**AVAILABLE RECORDS**

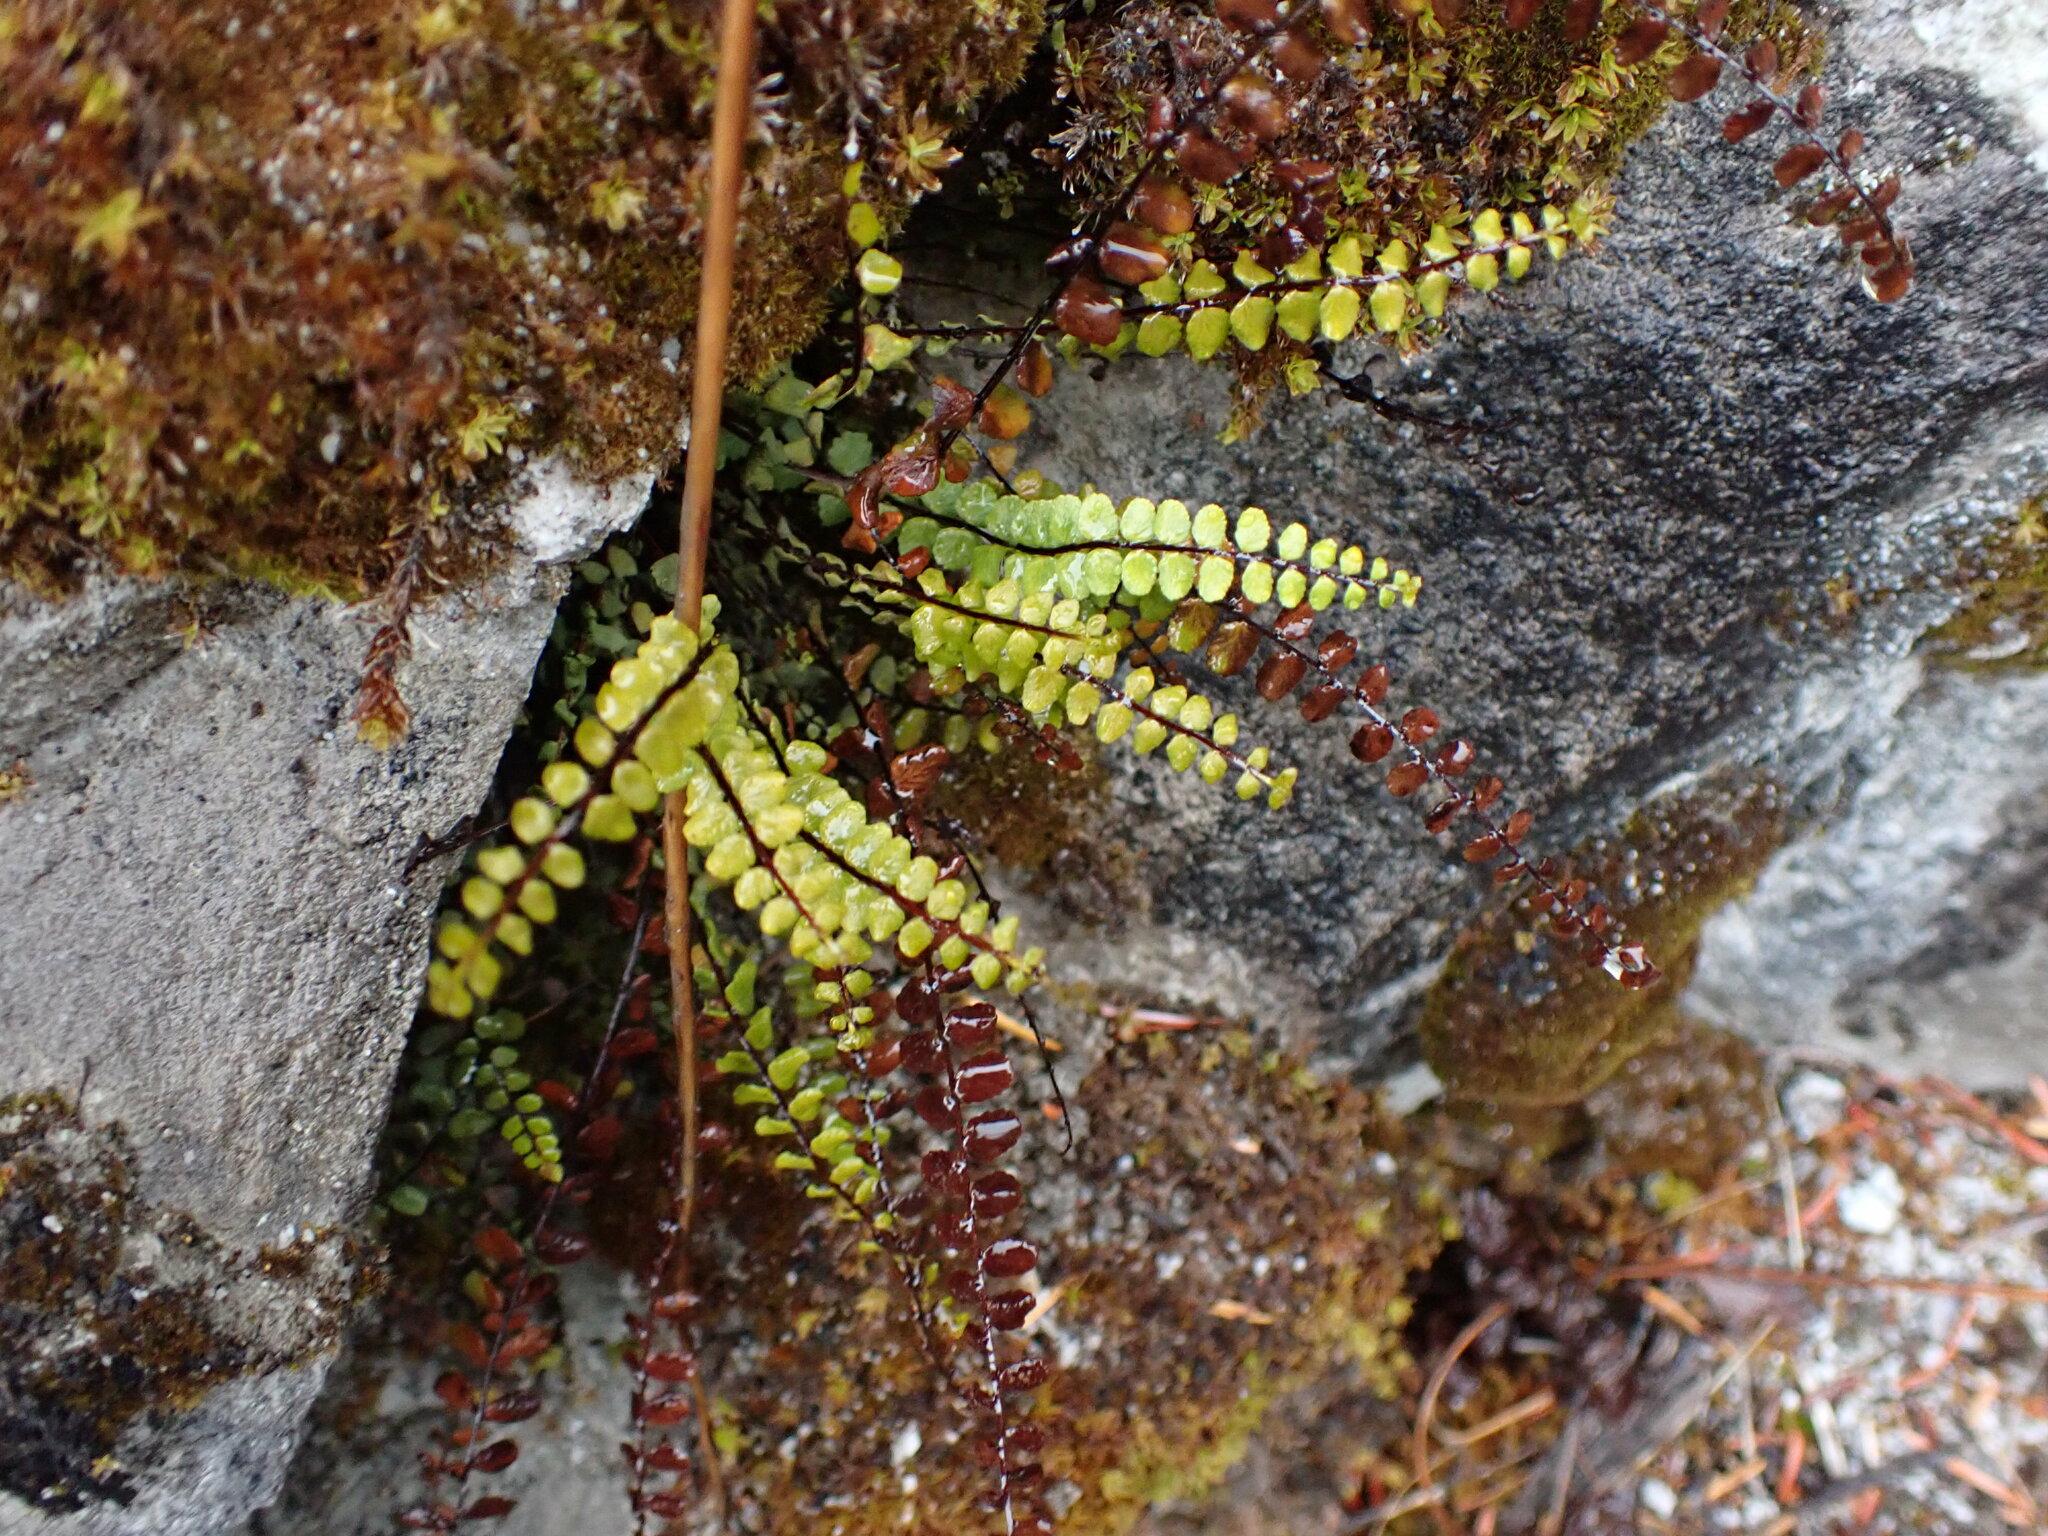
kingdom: Plantae
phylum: Tracheophyta
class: Polypodiopsida
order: Polypodiales
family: Aspleniaceae
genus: Asplenium
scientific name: Asplenium trichomanes
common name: Maidenhair spleenwort
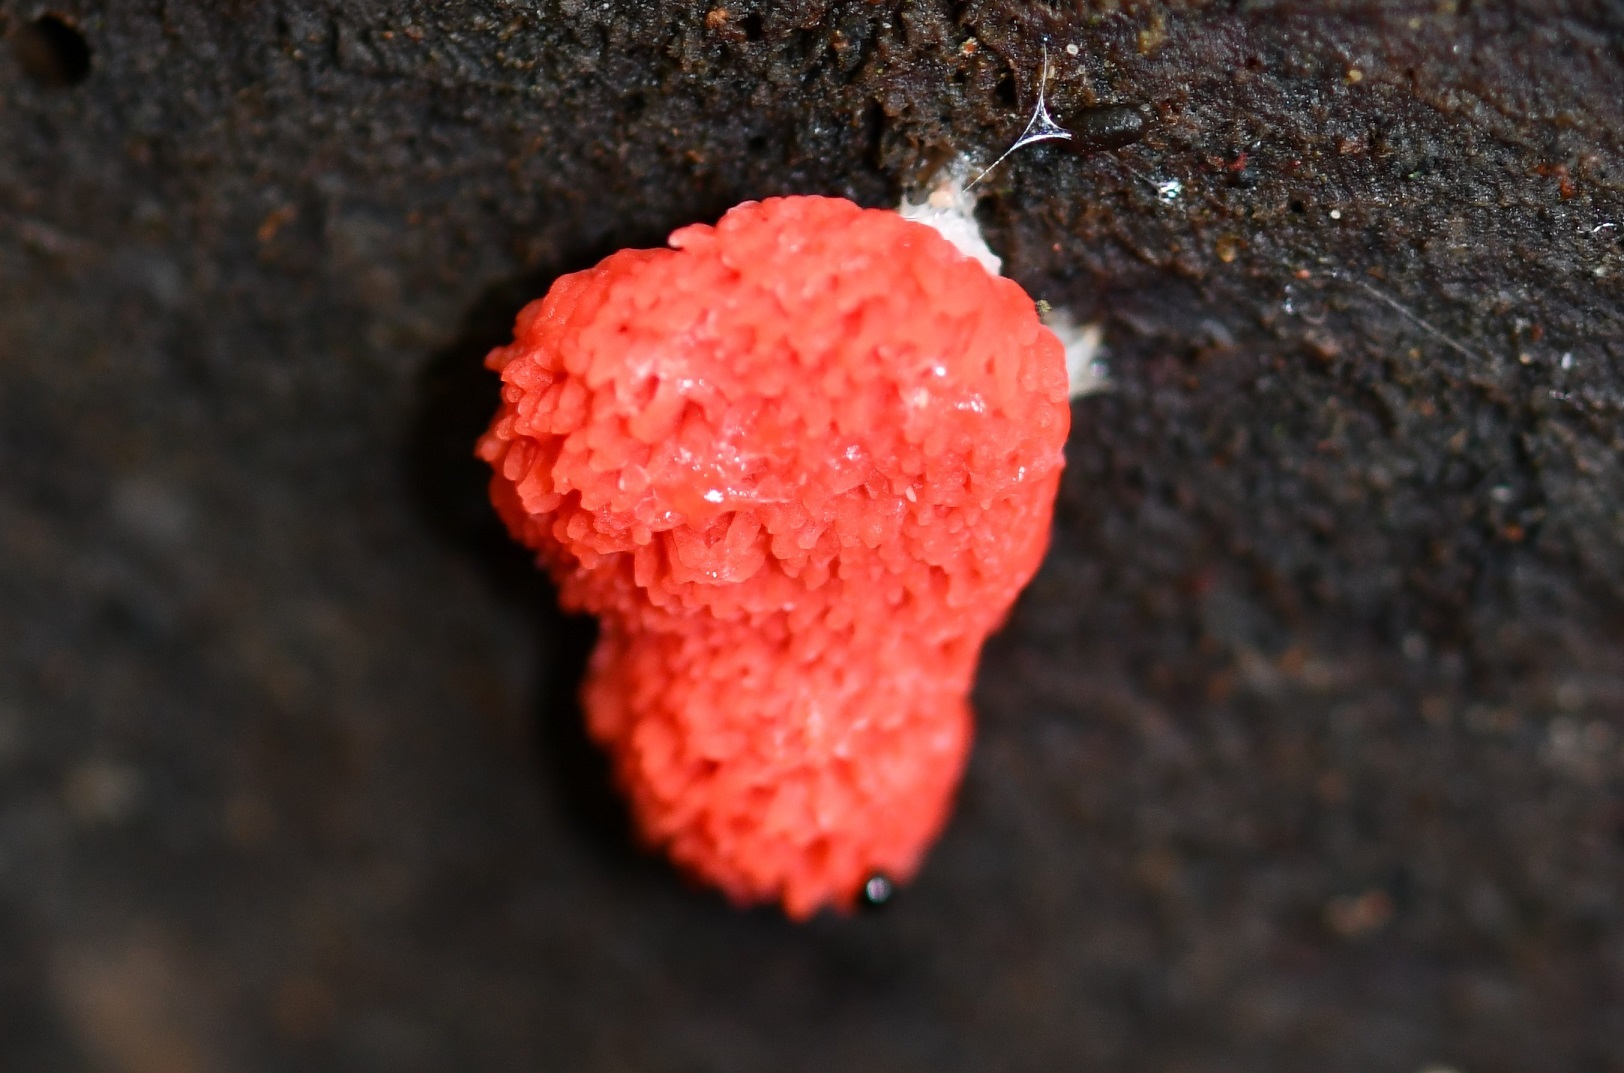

**WRITTEN EXERCISE**
Rewrite every line of the listing above as a numbered list, skipping blank lines and leaving out the pictures.

**SOLUTION TO THIS TASK**
1. kingdom: Plantae
2. phylum: Tracheophyta
3. class: Polypodiopsida
4. order: Polypodiales
5. family: Aspleniaceae
6. genus: Asplenium
7. scientific name: Asplenium trichomanes
8. common name: Maidenhair spleenwort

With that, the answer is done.